• **Work to complete**
1. In the Chernoff bound passage, rewrite from "19.4.4. Application to" to "a good bound.", replacing "mean" with "expectation".
2. In the Chernoff bound passage, what does the text say is not easy to work with analytically?
[Source passage Boundary: Start]
This is the first step in developing a Chernoff bound on the right hand tail.

For the next step, notice that you can choose \(t\) to be any positive number. Some choices of \(t\) will give sharper bounds than others. Because these are upper bounds, the sharpest among all of the bounds will correspond to the value of \(t\) that minimizes the right hand side. So the Chernoff bound has an optimized form:

\[ P(X \ge c) ~ \le ~ \min_{t > 0} \frac{M_X(t)}{e^{tc}} \]

19.4.4. Application to the Normal Distribution

Suppose \(X\) has the normal \((\mu, \sigma^2)\) distribution and we want to get a sense of how far \(X\) can be above the mean. Fix \(c > 0\). The exact chance that the value of \(X\) is at least \(c\) above the mean is

\[ P(X - \mu \ge c) ~ = ~ 1 - \Phi(c/\sigma) \]

because the distribution of \(X - \mu\) is normal \((0, \sigma^2)\). This exact answer looks neat and tidy, but the standard normal cdf \(\Phi\) is not easy to work with analytically. Sometimes we can gain more insight from a good bound.
[Source passage Boundary: End]
[Data for analysis Boundary: Start]
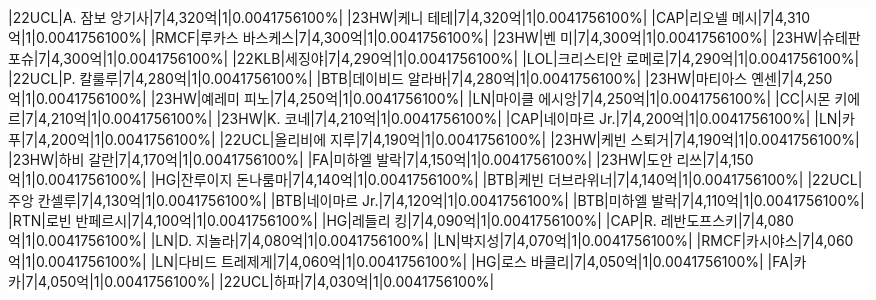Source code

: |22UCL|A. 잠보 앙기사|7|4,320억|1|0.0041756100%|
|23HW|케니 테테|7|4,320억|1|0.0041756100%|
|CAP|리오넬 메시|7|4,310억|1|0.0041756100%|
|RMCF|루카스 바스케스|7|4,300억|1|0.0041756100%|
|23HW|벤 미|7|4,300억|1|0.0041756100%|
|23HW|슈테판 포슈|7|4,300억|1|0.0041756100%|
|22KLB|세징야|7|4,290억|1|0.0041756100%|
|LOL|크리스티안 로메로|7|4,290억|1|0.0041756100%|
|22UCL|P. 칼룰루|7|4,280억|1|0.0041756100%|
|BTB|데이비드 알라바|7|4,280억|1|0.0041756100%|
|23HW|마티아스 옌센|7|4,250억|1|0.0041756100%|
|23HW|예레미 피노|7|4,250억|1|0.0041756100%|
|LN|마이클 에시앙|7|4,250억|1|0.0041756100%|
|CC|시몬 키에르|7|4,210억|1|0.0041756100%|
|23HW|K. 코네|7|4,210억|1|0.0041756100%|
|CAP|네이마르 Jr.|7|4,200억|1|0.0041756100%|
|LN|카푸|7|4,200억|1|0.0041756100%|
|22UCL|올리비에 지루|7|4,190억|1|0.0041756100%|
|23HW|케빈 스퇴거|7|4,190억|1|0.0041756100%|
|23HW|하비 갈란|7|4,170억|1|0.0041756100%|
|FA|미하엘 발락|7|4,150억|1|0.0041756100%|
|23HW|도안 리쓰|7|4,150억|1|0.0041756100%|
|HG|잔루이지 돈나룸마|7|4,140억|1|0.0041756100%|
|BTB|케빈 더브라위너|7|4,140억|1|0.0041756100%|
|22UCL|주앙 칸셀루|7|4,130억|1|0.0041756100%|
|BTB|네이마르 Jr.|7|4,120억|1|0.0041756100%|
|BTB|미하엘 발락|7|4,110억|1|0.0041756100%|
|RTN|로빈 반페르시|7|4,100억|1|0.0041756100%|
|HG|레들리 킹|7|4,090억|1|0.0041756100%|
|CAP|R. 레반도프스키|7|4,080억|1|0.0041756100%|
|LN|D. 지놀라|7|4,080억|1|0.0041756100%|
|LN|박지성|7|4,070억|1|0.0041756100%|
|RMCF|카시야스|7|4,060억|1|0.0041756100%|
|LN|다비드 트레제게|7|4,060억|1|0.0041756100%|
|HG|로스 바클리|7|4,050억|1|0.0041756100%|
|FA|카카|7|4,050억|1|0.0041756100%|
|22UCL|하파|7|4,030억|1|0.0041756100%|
[Data for analysis Boundary: End]
• **Task-by-task answers**
1.
19.4.4. Application to the Normal Distribution

Suppose \(X\) has the normal \((\mu, \sigma^2)\) distribution and we want to get a sense of how far \(X\) can be above the expectation. Fix \(c > 0\). The exact chance that the value of \(X\) is at least \(c\) above the expectation is

\[ P(X - \mu \ge c) ~ = ~ 1 - \Phi(c/\sigma) \]

because the distribution of \(X - \mu\) is normal \((0, \sigma^2)\). This exact answer looks neat and tidy, but the standard normal cdf \(\Phi\) is not easy to work with analytically. Sometimes we can gain more insight from a good bound.

2. The standard normal cdf Φ.